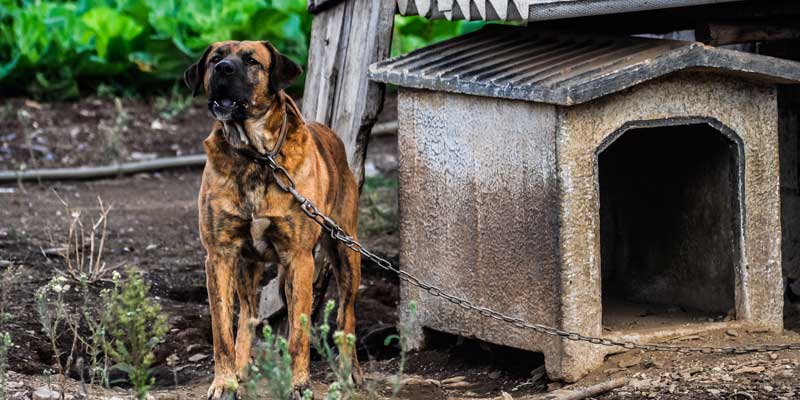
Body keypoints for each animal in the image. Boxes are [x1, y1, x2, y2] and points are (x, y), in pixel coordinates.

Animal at [186, 40, 360, 400]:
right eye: (214, 59)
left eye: (252, 61)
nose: (223, 68)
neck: (256, 157)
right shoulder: (219, 256)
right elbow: (222, 329)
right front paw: (224, 382)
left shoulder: (299, 258)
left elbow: (298, 334)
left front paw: (300, 384)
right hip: (246, 266)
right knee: (248, 315)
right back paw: (241, 368)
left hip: (346, 251)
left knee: (345, 317)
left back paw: (349, 375)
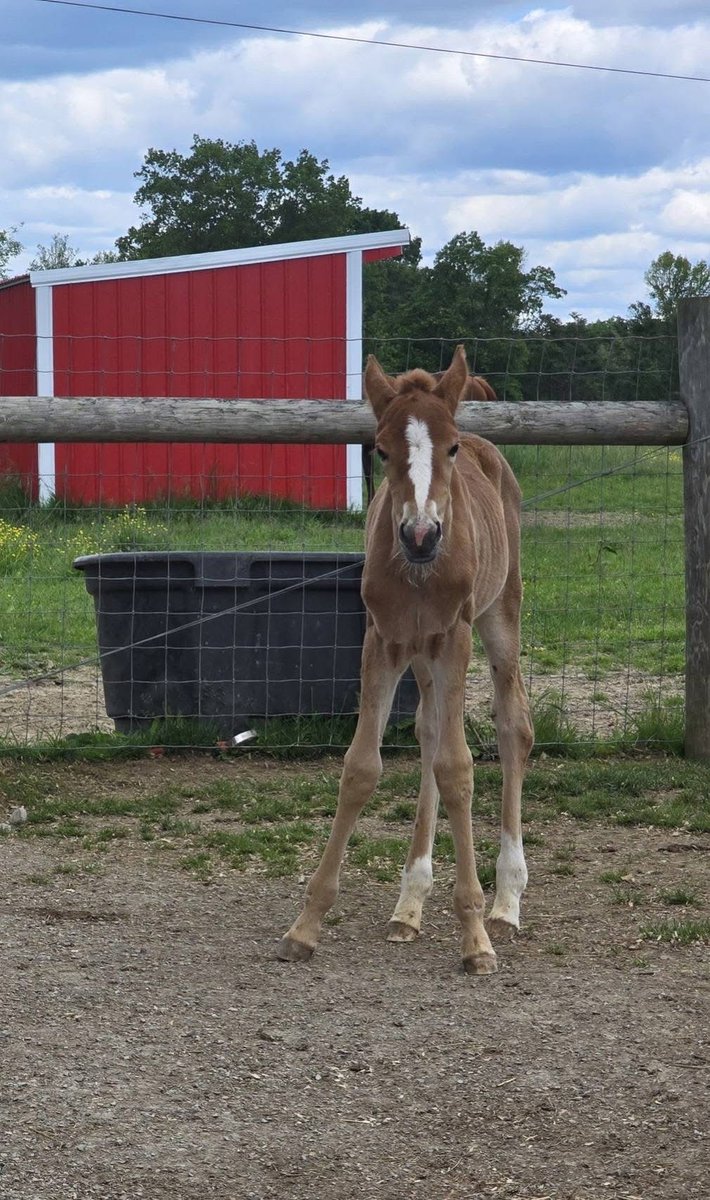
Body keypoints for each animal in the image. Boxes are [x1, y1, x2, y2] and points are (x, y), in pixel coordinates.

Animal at [278, 345, 533, 974]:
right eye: (380, 449)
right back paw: (409, 905)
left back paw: (506, 903)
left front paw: (475, 938)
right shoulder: (384, 641)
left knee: (513, 726)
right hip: (422, 657)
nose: (421, 535)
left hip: (500, 616)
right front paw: (306, 925)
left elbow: (459, 769)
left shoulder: (454, 637)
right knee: (428, 733)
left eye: (451, 448)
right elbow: (361, 768)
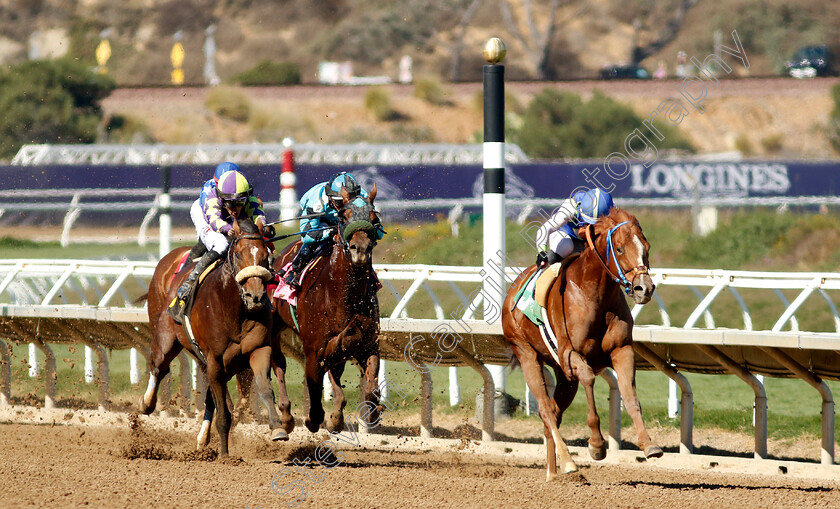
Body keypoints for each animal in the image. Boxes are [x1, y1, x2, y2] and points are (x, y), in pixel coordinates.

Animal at [139, 216, 294, 454]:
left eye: (265, 255)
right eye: (238, 254)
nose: (256, 296)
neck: (233, 311)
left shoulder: (258, 349)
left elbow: (265, 389)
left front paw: (278, 428)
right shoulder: (214, 360)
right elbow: (224, 415)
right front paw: (225, 455)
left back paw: (203, 438)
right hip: (167, 337)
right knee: (158, 366)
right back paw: (147, 403)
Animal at [270, 186, 382, 432]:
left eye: (374, 218)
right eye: (343, 216)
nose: (360, 250)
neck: (341, 295)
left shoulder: (369, 344)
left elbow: (370, 387)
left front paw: (371, 410)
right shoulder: (313, 348)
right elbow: (314, 384)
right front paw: (314, 418)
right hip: (273, 327)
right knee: (278, 364)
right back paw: (286, 414)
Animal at [506, 206, 664, 480]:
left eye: (646, 246)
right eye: (619, 249)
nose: (644, 289)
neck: (594, 293)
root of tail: (512, 290)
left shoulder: (622, 349)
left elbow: (630, 395)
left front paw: (648, 444)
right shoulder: (572, 354)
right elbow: (589, 378)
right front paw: (597, 445)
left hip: (562, 375)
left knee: (552, 414)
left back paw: (552, 473)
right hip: (526, 353)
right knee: (545, 410)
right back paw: (568, 461)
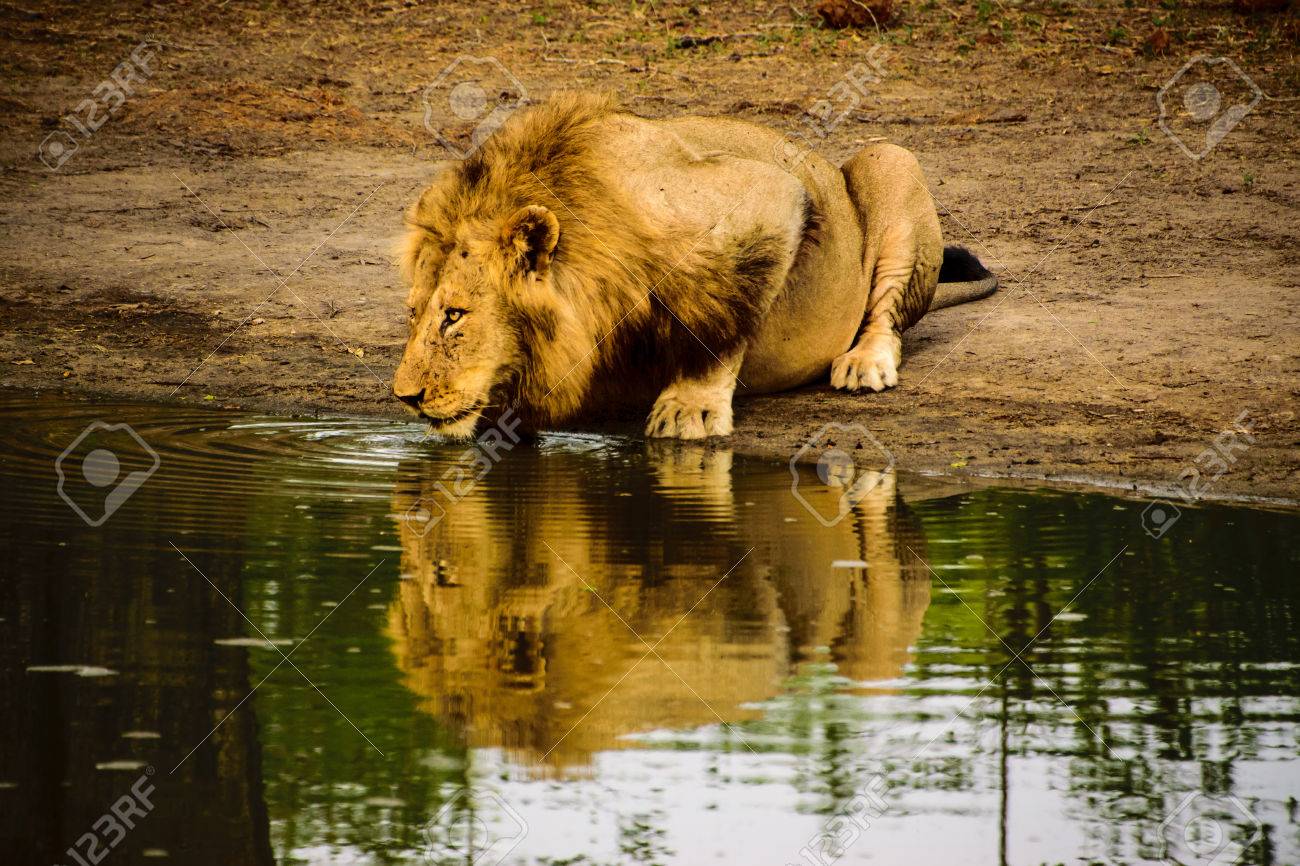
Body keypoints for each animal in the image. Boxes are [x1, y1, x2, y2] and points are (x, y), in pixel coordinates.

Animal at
——————
TASK PROMPT
Pictures must not appear in the copy, and every record must be restated word for word.

THE COMPLETED TASK
Body keypoints for each animal in the image. Boxes are [x1, y1, x2, y2] and points are (x, y), in pixel coordinates.

Animal at [186, 40, 360, 400]:
right eye: (214, 59)
left eye: (252, 61)
nose: (223, 68)
neck: (256, 157)
right shoulder: (219, 256)
right elbow: (222, 329)
right front paw: (224, 382)
left shoulder: (299, 258)
left elbow: (298, 334)
left front paw: (300, 384)
right hip: (246, 266)
right knee: (248, 315)
right back paw: (241, 368)
left hip: (346, 251)
left knee: (345, 317)
left back paw: (349, 375)
Body keypoints for each animal in the image. Boxes are [x1, y1, x2, y2] and points are (x, y), in pixel coordinates.

Animal at [278, 345, 533, 974]:
right eye: (380, 449)
right back paw: (409, 905)
left back paw: (506, 903)
left front paw: (475, 938)
right shoulder: (384, 641)
left knee: (513, 726)
right hip: (422, 657)
nose: (421, 535)
left hip: (500, 616)
right front paw: (306, 925)
left elbow: (459, 769)
left shoulder: (454, 637)
right knee: (428, 733)
left eye: (451, 448)
right elbow: (361, 768)
Body keypoints for each animal in the image. Boxes are [x1, y1, x2, y2] and points are (x, y), in pixel coordinates.

Animal at [139, 216, 294, 454]:
left eye: (265, 255)
right eye: (238, 254)
nose: (256, 296)
neck: (233, 311)
left shoulder: (258, 349)
left elbow: (265, 389)
left front paw: (278, 428)
right shoulder: (214, 360)
right elbow: (224, 415)
right front paw: (225, 455)
left back paw: (203, 438)
right hip: (167, 337)
right knee: (158, 366)
right back paw: (147, 403)
Animal at [270, 186, 382, 432]:
left eye: (374, 218)
right eye: (343, 216)
nose: (360, 250)
neck: (341, 295)
left shoulder: (369, 344)
left elbow: (370, 387)
left front paw: (371, 410)
right shoulder: (313, 348)
right elbow: (314, 384)
right front paw: (314, 418)
right hip: (273, 327)
right knee: (278, 364)
right back paw: (286, 414)
Animal at [506, 206, 664, 480]:
left eye: (646, 246)
right eye: (619, 249)
nose: (644, 289)
neck: (594, 293)
root of tail: (512, 290)
left shoulder: (622, 349)
left elbow: (630, 395)
left front paw: (648, 444)
right shoulder: (572, 354)
right elbow: (589, 378)
right front paw: (597, 445)
left hip: (562, 375)
left knee: (552, 414)
left back paw: (552, 473)
right hip: (526, 353)
right knee: (545, 410)
right back paw: (568, 461)
Body keypoints for each animal in the image. Boxes are [x1, y1, x2, y2] and points are (x, y), in pixel coordinates.

Animal at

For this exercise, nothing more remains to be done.